> **AVAILABLE DATA**:
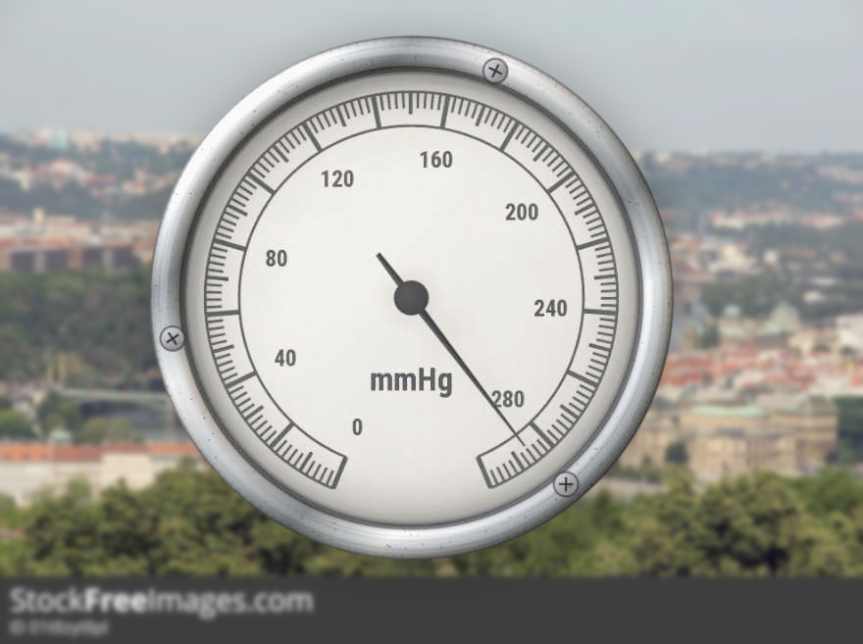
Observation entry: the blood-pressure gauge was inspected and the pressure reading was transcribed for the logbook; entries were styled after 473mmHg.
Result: 286mmHg
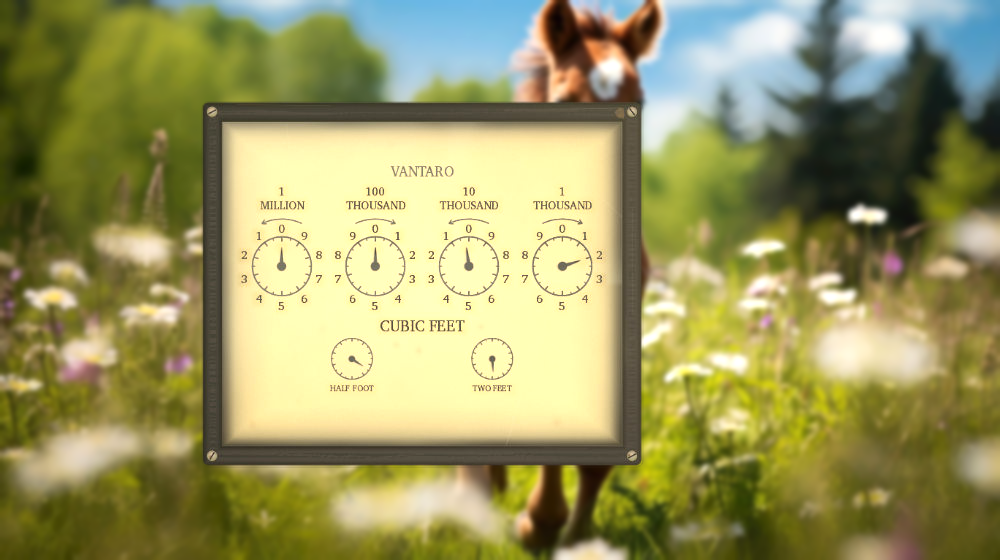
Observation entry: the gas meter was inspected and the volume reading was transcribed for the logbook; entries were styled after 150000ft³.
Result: 200ft³
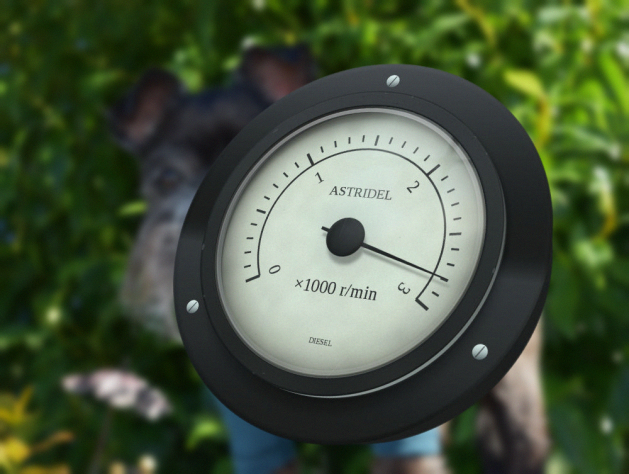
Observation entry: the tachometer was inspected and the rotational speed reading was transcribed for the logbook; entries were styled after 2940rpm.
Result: 2800rpm
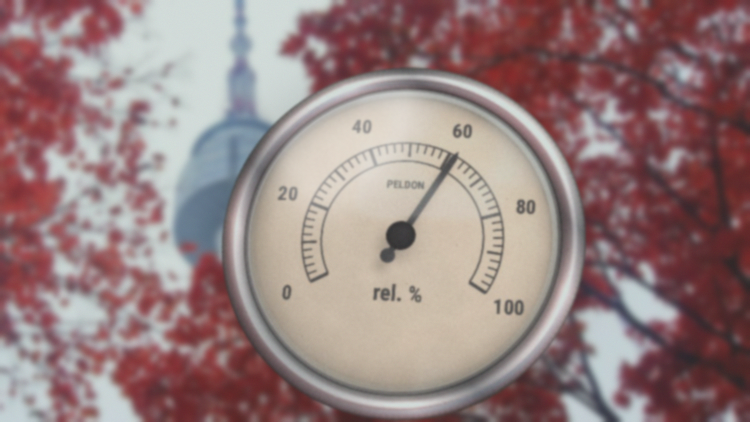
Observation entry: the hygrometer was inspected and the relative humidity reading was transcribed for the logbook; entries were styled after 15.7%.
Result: 62%
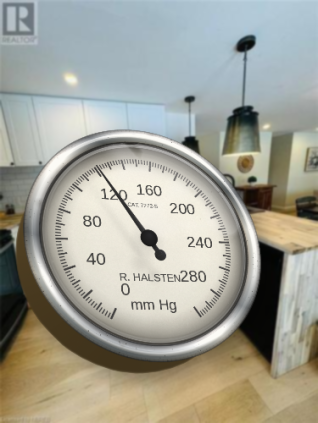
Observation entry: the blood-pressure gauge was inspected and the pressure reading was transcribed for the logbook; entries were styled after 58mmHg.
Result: 120mmHg
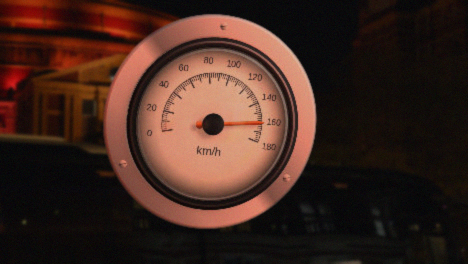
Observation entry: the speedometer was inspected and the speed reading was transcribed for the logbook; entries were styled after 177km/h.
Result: 160km/h
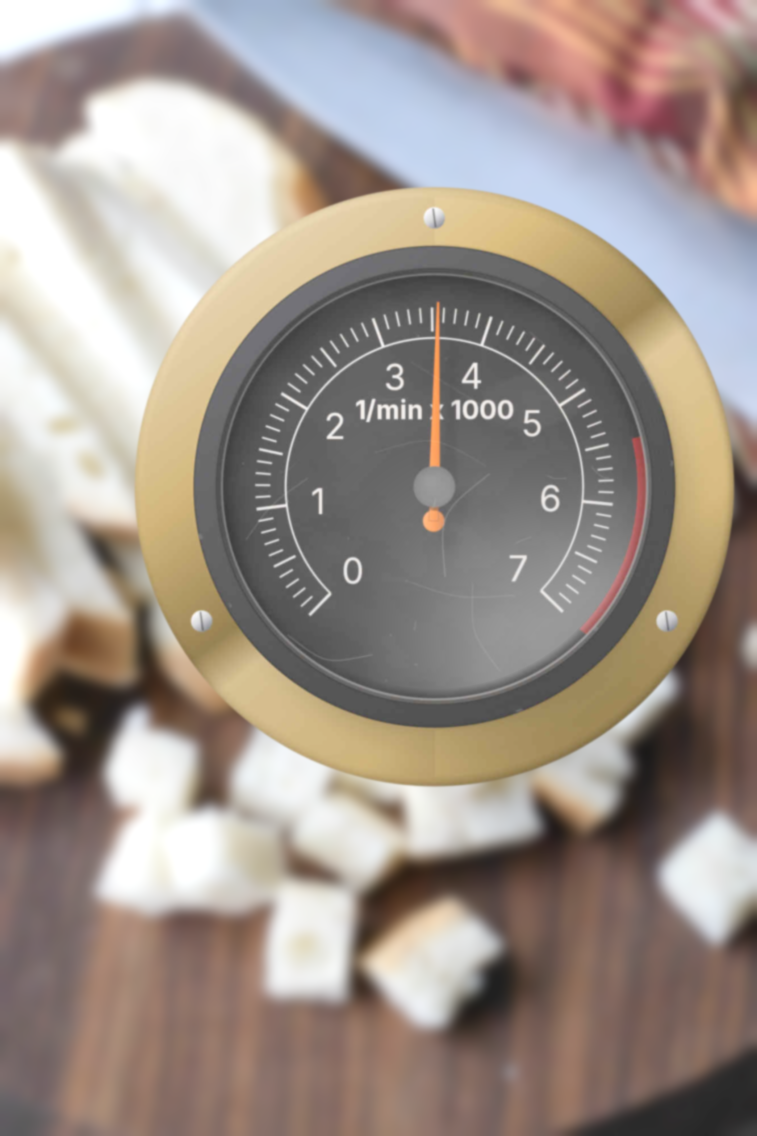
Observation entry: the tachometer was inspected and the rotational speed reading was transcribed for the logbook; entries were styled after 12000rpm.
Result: 3550rpm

> **EXERCISE**: Transcribe every one of the records above word for word, leaving out the pictures.

> **ANSWER BOX**:
Observation entry: the blood-pressure gauge was inspected and the pressure reading was transcribed for the logbook; entries were styled after 473mmHg.
Result: 286mmHg
Observation entry: the gas meter was inspected and the volume reading was transcribed for the logbook; entries were styled after 150000ft³.
Result: 200ft³
Observation entry: the tachometer was inspected and the rotational speed reading was transcribed for the logbook; entries were styled after 2940rpm.
Result: 2800rpm
Observation entry: the hygrometer was inspected and the relative humidity reading was transcribed for the logbook; entries were styled after 15.7%.
Result: 62%
Observation entry: the blood-pressure gauge was inspected and the pressure reading was transcribed for the logbook; entries were styled after 58mmHg.
Result: 120mmHg
Observation entry: the speedometer was inspected and the speed reading was transcribed for the logbook; entries were styled after 177km/h.
Result: 160km/h
Observation entry: the tachometer was inspected and the rotational speed reading was transcribed for the logbook; entries were styled after 12000rpm.
Result: 3550rpm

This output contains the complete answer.